Thanks Jan. This is very useful.
Rindert
Boy of all people, I hate to contradict you. BUT— within a few revolutions, the friction between the wall of the tire and the liquid, will cause the liquid to spin with the tire. At one time they sold hollow plastic tubes formed into a ring that were filled with a liquid. You snapped the plastic ring into the lip of the rim flange, to ballance car tires. Also, in farming we often fill the tires with a liquid to give the tractor more weight and better traction. (I sent my new tractor back to have the dealer put liquid in the rear tires-- the front end loader was tipping the tractor) Besides adding weight, the liquid makes the tractor ride much smoother when roading. TomC
Yes but same goes a nother way. It will take a few revolutions of water in the tire before the energy of water is fully transmited on the tire via friction, when the tire comes ag a sudden stop. But that defeats the whole purpose of the flywheel, to transmit energy imidiatly and smoothen the spikes in torque.
Yes! You make a good point. I guess the rpms of the tire would have an effect on the smoothing of torque spikes. After all, I don’t think anyone is planning on hitting a spike and stopping it instantly. TomC
I agree with that statement wayne, And any one that enjoys chunking wood should build a gasifier and feel the freedom of driveing without petro fuel.And its hard too beleive how simple the fuel control system works so well.
Been busy the last few days getting my mill going again and cutting some cherry. That is all about 4 or 5 foot long lumber.
Those are some of the more interesting grains I had.
I think I had about everything wrong I could when I started. Seems hard wood is harder to saw than just rough slab cuts of pine for siding on an old barn.
But a lot of troubleshooting later I am getting nice boards now. I am just glad I have the mill otherwise all this cherry would have ended up as firewood. While I could use the wood there is far less valuable lumber to burn.
I also sawed about half that amount in spruce the other day that cut easier then the cherry but there I was just going for construction grade lumber for my farm so not too fussy.
Those are the last 2 cherry logs left to saw.
Always check your cut depth on both ends of the log before you start. Or this can happen when you stop in the middle…
That wasn’t much fun. Turns out the sawdust behind the blade makes it hard to get out even after you wedge the cut open. Well there is a first time for everything.
Hopefully not always a second time though.
Just a fun photo of how a tractor is alway helpful.

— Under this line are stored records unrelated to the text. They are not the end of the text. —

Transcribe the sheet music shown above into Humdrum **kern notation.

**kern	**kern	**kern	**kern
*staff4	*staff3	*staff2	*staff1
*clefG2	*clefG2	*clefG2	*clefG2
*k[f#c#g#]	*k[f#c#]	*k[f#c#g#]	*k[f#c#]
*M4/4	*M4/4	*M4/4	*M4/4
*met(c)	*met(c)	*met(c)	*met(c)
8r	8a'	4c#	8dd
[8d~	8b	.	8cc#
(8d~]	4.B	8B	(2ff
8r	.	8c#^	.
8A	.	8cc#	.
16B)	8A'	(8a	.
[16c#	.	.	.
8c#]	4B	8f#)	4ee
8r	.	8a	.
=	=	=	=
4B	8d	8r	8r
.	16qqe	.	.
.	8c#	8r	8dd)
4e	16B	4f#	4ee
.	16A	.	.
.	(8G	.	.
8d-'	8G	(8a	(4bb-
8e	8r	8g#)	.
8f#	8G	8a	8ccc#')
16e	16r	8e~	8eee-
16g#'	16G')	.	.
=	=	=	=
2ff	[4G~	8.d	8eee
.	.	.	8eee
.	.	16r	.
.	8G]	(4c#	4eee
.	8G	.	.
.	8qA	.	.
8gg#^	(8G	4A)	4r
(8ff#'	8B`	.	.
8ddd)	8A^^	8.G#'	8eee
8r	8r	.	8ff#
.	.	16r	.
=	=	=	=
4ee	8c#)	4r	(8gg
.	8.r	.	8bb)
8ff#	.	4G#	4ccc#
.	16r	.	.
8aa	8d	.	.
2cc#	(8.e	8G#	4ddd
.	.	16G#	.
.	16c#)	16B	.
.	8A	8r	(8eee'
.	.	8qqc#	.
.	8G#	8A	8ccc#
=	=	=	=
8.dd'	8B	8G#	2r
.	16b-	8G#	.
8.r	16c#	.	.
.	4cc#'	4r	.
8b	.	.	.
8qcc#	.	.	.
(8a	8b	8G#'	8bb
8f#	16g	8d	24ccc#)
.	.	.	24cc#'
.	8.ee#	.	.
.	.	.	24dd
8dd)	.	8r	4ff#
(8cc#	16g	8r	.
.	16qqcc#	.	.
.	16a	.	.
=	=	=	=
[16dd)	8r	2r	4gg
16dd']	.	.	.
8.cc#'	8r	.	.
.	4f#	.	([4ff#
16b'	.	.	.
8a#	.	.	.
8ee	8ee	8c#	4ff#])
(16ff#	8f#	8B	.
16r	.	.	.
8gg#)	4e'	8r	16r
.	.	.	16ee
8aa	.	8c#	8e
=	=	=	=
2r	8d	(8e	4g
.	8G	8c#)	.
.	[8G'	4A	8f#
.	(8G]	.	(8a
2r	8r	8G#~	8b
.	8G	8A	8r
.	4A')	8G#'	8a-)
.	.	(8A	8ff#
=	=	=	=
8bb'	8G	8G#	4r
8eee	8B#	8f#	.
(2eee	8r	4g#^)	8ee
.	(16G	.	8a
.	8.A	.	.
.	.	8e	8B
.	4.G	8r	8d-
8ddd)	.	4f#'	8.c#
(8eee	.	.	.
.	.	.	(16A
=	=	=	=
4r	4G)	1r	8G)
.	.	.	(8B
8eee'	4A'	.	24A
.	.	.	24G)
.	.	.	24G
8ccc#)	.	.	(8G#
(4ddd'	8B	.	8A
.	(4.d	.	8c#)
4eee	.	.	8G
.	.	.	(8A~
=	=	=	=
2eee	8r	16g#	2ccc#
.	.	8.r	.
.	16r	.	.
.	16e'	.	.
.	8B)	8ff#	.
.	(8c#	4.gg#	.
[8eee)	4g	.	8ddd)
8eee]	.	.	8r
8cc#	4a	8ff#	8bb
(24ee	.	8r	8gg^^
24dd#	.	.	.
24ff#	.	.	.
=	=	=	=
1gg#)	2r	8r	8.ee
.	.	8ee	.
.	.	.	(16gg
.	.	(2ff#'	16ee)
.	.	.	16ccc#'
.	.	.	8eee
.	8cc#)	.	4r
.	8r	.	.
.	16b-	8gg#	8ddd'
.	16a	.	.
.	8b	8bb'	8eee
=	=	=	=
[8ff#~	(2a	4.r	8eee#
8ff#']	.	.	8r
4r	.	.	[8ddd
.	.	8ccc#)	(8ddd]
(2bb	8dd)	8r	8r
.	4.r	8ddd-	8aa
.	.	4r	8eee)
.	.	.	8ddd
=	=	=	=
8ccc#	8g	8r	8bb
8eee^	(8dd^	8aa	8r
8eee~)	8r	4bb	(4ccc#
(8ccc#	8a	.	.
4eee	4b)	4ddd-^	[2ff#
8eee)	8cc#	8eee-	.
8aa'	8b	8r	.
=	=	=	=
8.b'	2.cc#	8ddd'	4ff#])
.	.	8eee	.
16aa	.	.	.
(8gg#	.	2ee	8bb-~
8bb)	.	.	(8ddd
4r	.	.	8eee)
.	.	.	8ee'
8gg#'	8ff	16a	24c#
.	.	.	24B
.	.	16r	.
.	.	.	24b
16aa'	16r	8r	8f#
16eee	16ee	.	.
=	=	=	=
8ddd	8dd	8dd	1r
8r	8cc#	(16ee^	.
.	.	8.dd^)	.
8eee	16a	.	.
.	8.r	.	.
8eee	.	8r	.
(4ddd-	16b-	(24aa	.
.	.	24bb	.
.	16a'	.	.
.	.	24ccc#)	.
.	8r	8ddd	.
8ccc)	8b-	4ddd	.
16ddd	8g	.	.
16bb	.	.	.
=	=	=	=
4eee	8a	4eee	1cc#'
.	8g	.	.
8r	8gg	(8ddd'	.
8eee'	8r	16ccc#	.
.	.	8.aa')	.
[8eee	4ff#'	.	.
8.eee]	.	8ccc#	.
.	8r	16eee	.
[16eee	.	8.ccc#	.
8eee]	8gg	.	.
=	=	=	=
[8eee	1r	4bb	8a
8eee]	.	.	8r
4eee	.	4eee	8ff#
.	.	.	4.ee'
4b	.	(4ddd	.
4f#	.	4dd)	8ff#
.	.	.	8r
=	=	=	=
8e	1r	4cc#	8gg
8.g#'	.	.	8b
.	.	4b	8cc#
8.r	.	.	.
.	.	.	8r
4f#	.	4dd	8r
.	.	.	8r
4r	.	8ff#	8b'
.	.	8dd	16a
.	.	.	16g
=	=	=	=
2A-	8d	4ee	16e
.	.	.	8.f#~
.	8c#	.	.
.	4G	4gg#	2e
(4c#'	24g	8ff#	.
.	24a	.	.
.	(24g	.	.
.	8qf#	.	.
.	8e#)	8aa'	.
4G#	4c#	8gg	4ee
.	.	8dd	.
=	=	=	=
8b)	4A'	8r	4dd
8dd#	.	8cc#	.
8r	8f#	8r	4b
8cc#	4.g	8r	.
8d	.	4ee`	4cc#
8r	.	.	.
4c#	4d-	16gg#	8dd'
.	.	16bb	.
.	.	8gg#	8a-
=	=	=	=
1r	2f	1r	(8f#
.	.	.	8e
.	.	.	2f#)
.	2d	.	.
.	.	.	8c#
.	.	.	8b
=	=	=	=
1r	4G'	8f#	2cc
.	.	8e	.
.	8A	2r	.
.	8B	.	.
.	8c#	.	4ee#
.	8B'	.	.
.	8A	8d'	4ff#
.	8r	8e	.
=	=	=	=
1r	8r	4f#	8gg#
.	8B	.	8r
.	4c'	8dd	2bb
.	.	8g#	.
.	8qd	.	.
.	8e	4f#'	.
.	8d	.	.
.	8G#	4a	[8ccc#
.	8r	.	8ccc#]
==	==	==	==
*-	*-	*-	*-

There are a couple of photos of the cherry stacked in the top of the barn to dry. It can easly sit there until it is ready to use. Now if I only had a clue what I will do with it.
My first tree was winter of 77-78 spent the morning plowing snow. School from noon till 5pm work from 6 pm till 10pm.
Grabbed my grandfather’s chain saw and headed for the swamp behind the barn
where an old dead Elm tree was that I had scouted while rabbit hunting.
I felled that ole boy by the pale moon light
Almost 80 ft tall 3.5 - 4ft. diameter shook the whole swamp! Man that was scary!!!
Cut it into logs and skidded them out the next night. Yep after dark again. Yep working all alone. Lived with a bunch of drug addicted alcoholics. Family ! Being the youngest I had no say in that house. Wasn’t long had my own house. No drug addict freeloaders there!
I have cut many many more since then. Leaners and blow downs are the worst.
You need to study them first. Cut as many limbs off as you can. Safely! Then like Mr. Wayne says cut from the bottom as far as you can then from the top. If there is a root ball I used to stuff a big block of wood under the log then cut the root ball off close the the block
Even then things can go wrong
If so drop the saw and use your escape route.
All I can say is be careful the saw can be replaced you can’t!